Try it:
Each line of the material should be set down exactly. Pictures are not part of the copy.

Given information START

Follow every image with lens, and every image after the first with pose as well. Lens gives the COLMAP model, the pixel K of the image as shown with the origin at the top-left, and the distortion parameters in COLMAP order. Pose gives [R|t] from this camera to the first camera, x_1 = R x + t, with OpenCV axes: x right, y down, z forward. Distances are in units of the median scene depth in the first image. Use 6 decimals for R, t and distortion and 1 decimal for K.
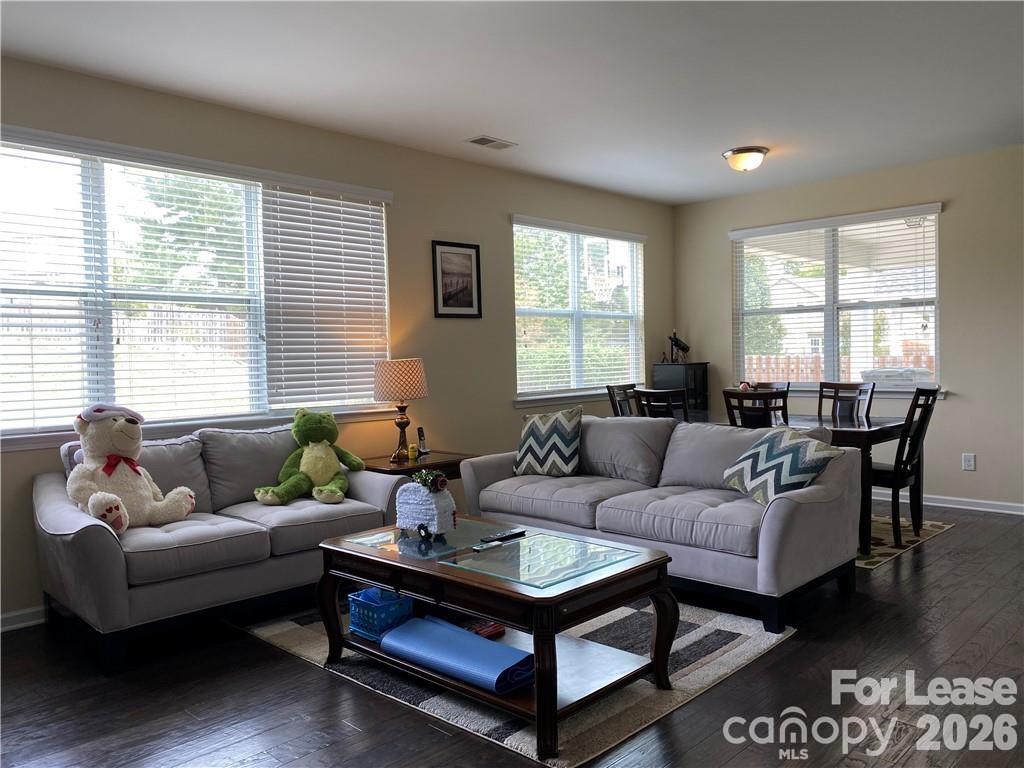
lens RADIAL K [[778.8, 0, 514.3], [0, 778.8, 384.8], [0, 0, 1]] dist [0.001614, -0.001158]
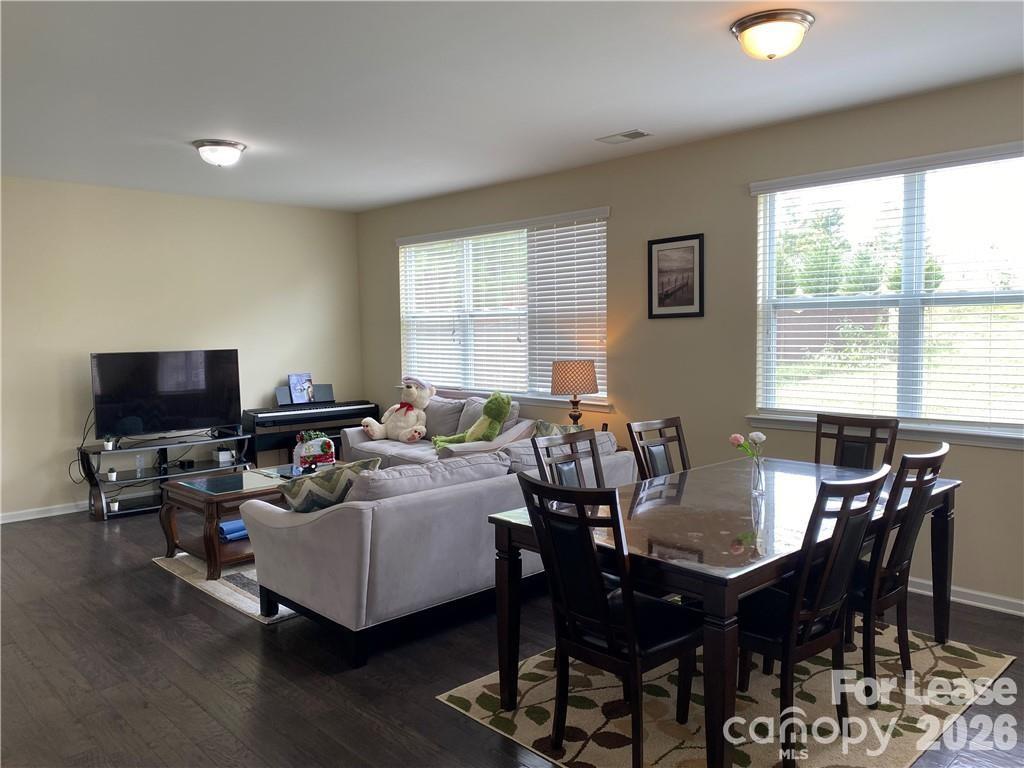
lens RADIAL K [[778.8, 0, 514.3], [0, 778.8, 383.8], [0, 0, 1]] dist [0.001614, -0.001158]
pose [[-0.059985, 0.080550, -0.994944, 0.892969], [-0.027845, 0.996216, 0.082331, -0.079470], [0.997811, 0.032643, -0.057515, 0.876700]]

Given information END

Result:
Follow every image with lens, and every image after the first with pose as well. Lens gives the COLMAP model, the pixel K of the image as shown with the origin at the top-left, and the distortion parameters in COLMAP order. Pose gives [R|t] from this camera to the first camera, x_1 = R x + t, with OpenCV axes: x right, y down, z forward. Distances are in units of the median scene depth in the first image. Use 6 decimals for R, t and distortion and 1 decimal for K.
lens RADIAL K [[778.8, 0, 514.3], [0, 778.8, 384.8], [0, 0, 1]] dist [0.001614, -0.001158]
lens RADIAL K [[778.8, 0, 514.3], [0, 778.8, 383.8], [0, 0, 1]] dist [0.001614, -0.001158]
pose [[-0.059985, 0.080550, -0.994944, 0.892969], [-0.027845, 0.996216, 0.082331, -0.079470], [0.997811, 0.032643, -0.057515, 0.876700]]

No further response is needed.